= TASK BRIEF =
Each line of the data below containing "librctl" needs to be listed.

*** SUPPLIED DATA

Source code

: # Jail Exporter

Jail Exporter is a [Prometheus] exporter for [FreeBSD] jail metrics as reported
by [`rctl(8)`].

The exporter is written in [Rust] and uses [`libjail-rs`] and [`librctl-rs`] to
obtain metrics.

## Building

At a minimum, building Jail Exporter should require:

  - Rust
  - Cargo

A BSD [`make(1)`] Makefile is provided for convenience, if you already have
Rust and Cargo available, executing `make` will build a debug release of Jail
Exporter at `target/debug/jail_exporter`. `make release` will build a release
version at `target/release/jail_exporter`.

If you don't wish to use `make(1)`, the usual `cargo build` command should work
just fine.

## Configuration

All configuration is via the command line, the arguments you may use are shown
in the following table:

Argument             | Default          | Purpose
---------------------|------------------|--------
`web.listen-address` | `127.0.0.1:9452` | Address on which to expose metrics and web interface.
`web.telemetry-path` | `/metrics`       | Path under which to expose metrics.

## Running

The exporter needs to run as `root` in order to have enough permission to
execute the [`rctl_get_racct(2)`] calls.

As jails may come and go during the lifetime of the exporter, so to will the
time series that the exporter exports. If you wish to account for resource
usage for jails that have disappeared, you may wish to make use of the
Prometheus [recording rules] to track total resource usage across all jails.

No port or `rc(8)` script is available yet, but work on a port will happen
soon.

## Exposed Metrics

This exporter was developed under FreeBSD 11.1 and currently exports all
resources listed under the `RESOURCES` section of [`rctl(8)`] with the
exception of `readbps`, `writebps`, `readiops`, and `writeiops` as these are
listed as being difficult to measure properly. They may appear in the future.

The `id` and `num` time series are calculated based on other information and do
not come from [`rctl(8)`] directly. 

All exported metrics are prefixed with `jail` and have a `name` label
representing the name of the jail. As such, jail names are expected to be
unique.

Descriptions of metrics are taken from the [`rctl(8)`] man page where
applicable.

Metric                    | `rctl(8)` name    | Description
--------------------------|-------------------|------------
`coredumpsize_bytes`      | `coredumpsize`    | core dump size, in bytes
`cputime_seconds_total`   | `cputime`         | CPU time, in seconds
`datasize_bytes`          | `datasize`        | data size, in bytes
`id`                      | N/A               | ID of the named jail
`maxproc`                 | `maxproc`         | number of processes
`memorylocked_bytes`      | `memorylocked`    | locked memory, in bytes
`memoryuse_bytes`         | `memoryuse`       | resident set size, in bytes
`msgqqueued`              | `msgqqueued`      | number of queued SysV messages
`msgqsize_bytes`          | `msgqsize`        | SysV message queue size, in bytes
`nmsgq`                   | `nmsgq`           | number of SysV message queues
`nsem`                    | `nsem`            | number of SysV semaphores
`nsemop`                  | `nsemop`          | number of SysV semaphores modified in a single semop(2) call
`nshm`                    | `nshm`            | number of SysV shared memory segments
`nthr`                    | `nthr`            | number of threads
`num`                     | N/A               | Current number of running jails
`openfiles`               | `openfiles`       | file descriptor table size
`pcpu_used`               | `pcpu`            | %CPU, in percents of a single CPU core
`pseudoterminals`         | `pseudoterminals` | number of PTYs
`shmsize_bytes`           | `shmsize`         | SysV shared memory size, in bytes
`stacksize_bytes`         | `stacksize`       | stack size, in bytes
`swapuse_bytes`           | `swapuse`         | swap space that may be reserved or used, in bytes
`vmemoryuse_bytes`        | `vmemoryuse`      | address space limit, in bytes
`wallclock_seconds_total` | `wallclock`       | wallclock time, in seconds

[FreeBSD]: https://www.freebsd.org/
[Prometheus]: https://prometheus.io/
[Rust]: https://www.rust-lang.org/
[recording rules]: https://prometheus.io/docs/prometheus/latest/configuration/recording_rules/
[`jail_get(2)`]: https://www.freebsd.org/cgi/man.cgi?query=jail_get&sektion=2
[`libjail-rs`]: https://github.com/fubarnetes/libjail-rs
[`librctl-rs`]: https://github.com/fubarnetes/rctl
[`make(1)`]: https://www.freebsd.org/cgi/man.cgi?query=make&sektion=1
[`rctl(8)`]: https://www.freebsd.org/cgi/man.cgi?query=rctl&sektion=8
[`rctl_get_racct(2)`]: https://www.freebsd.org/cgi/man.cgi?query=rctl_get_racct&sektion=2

******

= RESPONSE AREA =
The exporter is written in [Rust] and uses [`libjail-rs`] and [`librctl-rs`] to
[`librctl-rs`]: https://github.com/fubarnetes/rctl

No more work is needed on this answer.